Un par de centímetros

"Miss Lala au cirque Fernando". Degas. (1879)

Le faltarán, al menos, un par de centímetros para alcanzar la barra del trapecio. Siempre supo que ese momento llegaría. Lo sabía con la misma certeza con la que se saben muy pocas cosas en la vida como que cuando llueve en la calle te mojas si caminas sin paraguas o como que la tarta de manzana de su madre era la mejor del mundo. Aún así decidió un día unirse al circo por amor, como no podía ser de otra manera, y cuando le preguntaron qué sabía hacer, ella contestó sin vacilar: "quiero ser trapecista". Y lo consiguió. Ya desde pequeña había demostrado una habilidad innata para los equilibrios, para el cálculo de distancias, para el dominio de su cuerpo en las alturas, lo que sumado a su disciplina férrea hizo que se catapultase en poco tiempo en la figura principal del circo. Estaba segura de que lograría ascender pero también estaba segura de que algún día pasaría lo que estaba pasando hoy. Sin red y a un par de centímetros de la barra.

Siempre imaginó que en ese momento su vida se aparecería a fogonazos ante ella pues eso era lo que siempre pasaba en las películas. Muchas noches, cuando le costaba conciliar el sueño (algo que cada vez pasaba con más frecuencia, por cierto) le gustaba hacer listados con las cosas que recordaría en ese preciso momento. Por este orden:

1. La sonrisa del hijo que nunca tuvo.
2. El "te quiero" en esos labios amados que nunca fue pronunciado.
3. El traje de novia que nunca compró.
4. El título del libro que nunca escribió.
5. La puesta de sol en aquella paradisíaca isla a la que nunca voló.

Y era en ese punto del día, después de hacer su listado, cuando se daba cuenta de que su vida se había basado en sueños que no se habían hecho realidad y en decisiones de las que se arrepentía tanto que no dejaban espacio para disfrutar de los caminos elegidos, asfixiando cualquier remota posibilidad de olvido. El poder del autosabotaje era mayor. Y entonces se dormía profundamente como cuando era un bebé.

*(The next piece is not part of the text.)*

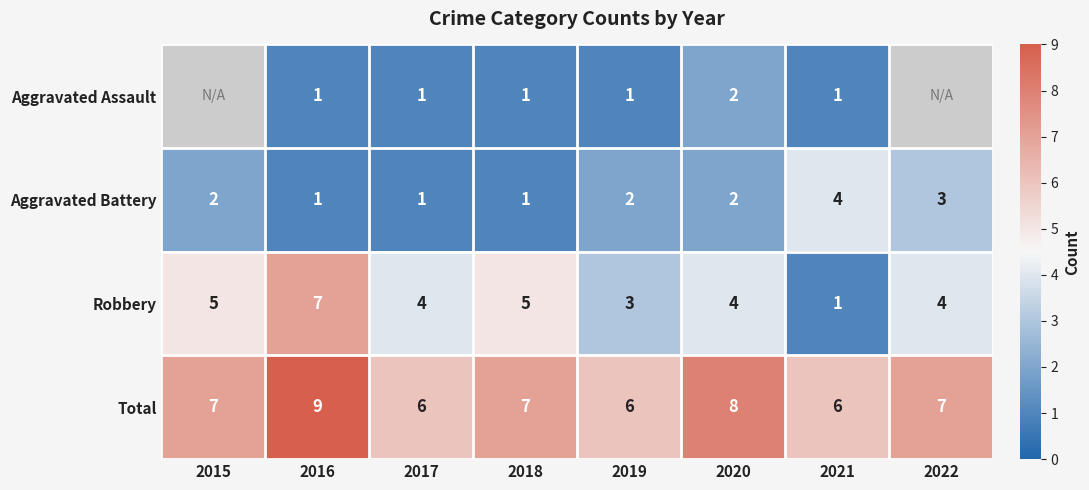

The value of Aggravated Assault at 2016 is 0.5. True or false?

False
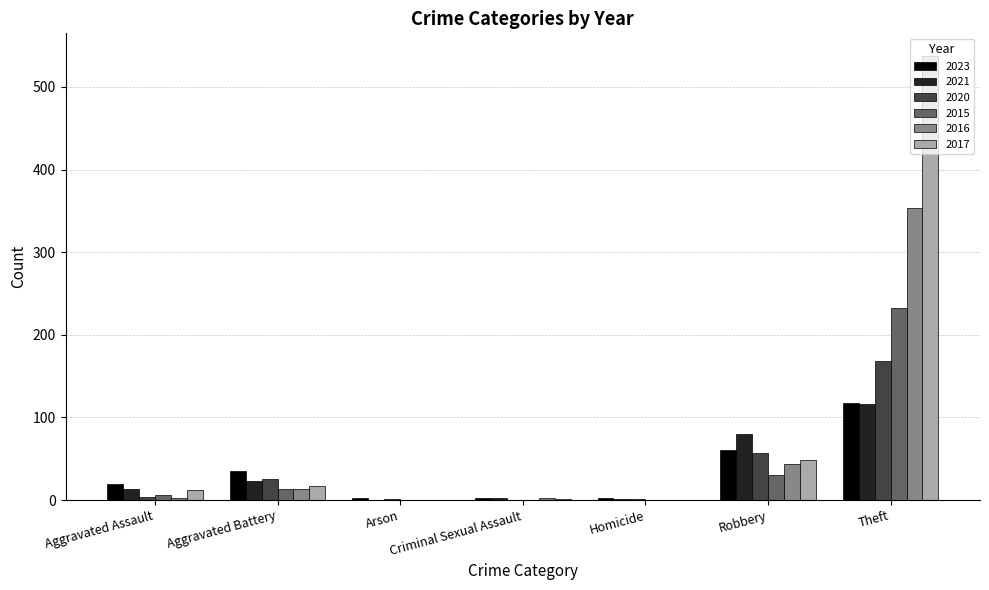

Which series has the widest spread of values?

2017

Pero ahora no estaba en su cama sino en el aire, a dos miserables centímetros de la barra, estirando los dedos como si fuesen a romperse a sabiendas de que cualquier esfuerzo sería inútil. 

Caía. 

La fuerza de la gravedad estaba haciendo de las suyas como es inevitable en esos casos. Y en ese preciso momento su vida no se reprodujo ante ella como una serie de diapositivas en blanco y negro, sino que tuvo un único pensamiento formado por unos ojos marrones, una bufanda roja y una pradera verde. El día anterior había ido como cada mes a visitar a su madre a la residencia y se sorprendió al encontrar unos ojos marrones que no eran los suyos, unos ojos derrotados, llorosos, que apenas se levantaron de la bufanda roja que estaban tejiendo para mirar a esa hija que se había convertido en una desconocida. 

- "Mamá, ¿para qué estás tejiendo esa bufanda en pleno mes de mayo?" - fue una de las pocas frases que pronunció esa tarde.
- "Para ponérmela cuando llegue el mes de diciembre" - contestó su madre en el único momento de lucidez que manifestó esa tarde.

La trapecista se sentó al lado de ella y observó la verde pradera que se extendía hasta donde alcanzaba la vista. La noche anterior había llovido y varias gotas de agua aún brillaban bajo la luz del precioso sol primaveral. Entonces, se decidió a hacer algo que siempre había querido hacer cada vez que visitaba a su madre, descalzarse y caminar por esa pradera sintiendo cómo la hierba se doblaba a su paso. Por primera vez en mucho tiempo consiguió derrotar al autosabotaje instintivo y recorrió el par de centímetros que siempre le habían faltado para rozar la felicidad.

Tan concentrada estaba en este último pensamiento que no se dio cuenta de que todo el mundo había desenfundado sus dispositivos móviles para inmortalizar el momento.

Algunos, incluso, aprovecharon para hacerse un selfie.

El fallido triple salto mortal sin red se convertiría en viral en cuestión de minutos.

Una voz dijo: " Hoy sí mereció la pena pagar por la entrada".